EXERCISE OBJECTIVE: Please reproduce the forum excerpt on sharing academic research data word for word, from start to finish.

SUPPLIED TEXT:

::::::

Since simply providing the data can't be measured for tenure or fit into a
line item on a CV, academia as a whole assigns it zero value. This then means
that simply sharing data is a huge net negative given the high costs of
acquiring it.

------
pistle
I'm a clinical research ex-data-minion.

In that research context, it can take teams of 10's to 100's years to
establish a usable dataset which can win grant money to both serve patient
populations and reinforce the long-term sustainability of a clinical/academic
institution.

You bet your ass that data isn't going to be given out. It's not about
covering your ass. It's about stewardship of data which has been culled via
consent from participants, often of a very sensitive nature, with specific and
explicit limits to how it will be used, managed, and shared.

It's a gold mine that was built from years of getting at the forefront of a
niche and then racing year after year to stay there.

::::::

EXTRACTED DATA:
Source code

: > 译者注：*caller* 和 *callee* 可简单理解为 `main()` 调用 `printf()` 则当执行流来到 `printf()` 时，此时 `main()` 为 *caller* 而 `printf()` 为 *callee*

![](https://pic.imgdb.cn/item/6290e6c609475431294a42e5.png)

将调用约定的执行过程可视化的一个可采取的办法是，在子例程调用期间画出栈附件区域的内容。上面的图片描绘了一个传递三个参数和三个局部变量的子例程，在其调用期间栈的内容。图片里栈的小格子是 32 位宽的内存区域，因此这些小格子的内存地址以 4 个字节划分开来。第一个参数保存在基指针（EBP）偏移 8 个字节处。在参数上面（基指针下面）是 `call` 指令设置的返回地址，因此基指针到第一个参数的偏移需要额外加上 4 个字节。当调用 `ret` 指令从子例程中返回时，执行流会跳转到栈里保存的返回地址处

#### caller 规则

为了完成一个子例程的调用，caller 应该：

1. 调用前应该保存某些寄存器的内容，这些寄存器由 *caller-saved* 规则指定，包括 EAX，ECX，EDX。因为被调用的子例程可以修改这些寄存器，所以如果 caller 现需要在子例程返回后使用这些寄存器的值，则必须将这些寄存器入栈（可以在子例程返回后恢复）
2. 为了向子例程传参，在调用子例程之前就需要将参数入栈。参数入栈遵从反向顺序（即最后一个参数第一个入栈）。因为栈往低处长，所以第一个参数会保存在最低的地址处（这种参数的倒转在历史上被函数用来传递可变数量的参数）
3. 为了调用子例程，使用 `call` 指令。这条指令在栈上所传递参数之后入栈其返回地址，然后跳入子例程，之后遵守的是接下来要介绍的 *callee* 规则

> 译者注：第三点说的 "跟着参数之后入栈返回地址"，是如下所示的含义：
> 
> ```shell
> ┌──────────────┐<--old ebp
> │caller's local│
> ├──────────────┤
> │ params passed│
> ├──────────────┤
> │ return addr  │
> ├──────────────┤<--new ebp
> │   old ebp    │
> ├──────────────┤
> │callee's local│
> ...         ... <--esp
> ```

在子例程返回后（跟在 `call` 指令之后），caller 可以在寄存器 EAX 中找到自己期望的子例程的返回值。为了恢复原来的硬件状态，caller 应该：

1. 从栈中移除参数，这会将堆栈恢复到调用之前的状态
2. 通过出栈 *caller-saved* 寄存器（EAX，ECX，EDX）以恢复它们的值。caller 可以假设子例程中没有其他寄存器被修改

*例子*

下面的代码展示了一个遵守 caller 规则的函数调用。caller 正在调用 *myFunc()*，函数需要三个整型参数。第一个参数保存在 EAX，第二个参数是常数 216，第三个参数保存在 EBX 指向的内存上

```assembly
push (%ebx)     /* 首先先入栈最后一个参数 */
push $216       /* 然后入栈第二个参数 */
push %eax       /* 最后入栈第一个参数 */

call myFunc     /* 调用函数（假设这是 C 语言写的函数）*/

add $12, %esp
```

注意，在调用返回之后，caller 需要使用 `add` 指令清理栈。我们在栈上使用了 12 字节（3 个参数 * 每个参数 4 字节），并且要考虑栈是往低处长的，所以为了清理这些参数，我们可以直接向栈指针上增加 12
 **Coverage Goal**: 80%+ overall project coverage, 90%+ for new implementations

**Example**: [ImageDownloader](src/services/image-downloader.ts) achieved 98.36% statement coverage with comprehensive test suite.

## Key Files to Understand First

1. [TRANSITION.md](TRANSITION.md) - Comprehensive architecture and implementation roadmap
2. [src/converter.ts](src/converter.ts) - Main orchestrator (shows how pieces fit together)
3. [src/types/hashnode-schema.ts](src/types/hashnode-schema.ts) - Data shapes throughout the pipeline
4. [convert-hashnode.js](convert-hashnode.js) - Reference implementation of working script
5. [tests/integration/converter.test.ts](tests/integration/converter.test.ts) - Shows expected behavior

::::::

SOLUTION:
Since simply providing the data can't be measured for tenure or fit into a
line item on a CV, academia as a whole assigns it zero value. This then means
that simply sharing data is a huge net negative given the high costs of
acquiring it.

------
pistle
I'm a clinical research ex-data-minion.

In that research context, it can take teams of 10's to 100's years to
establish a usable dataset which can win grant money to both serve patient
populations and reinforce the long-term sustainability of a clinical/academic
institution.

You bet your ass that data isn't going to be given out. It's not about
covering your ass. It's about stewardship of data which has been culled via
consent from participants, often of a very sensitive nature, with specific and
explicit limits to how it will be used, managed, and shared.

It's a gold mine that was built from years of getting at the forefront of a
niche and then racing year after year to stay there.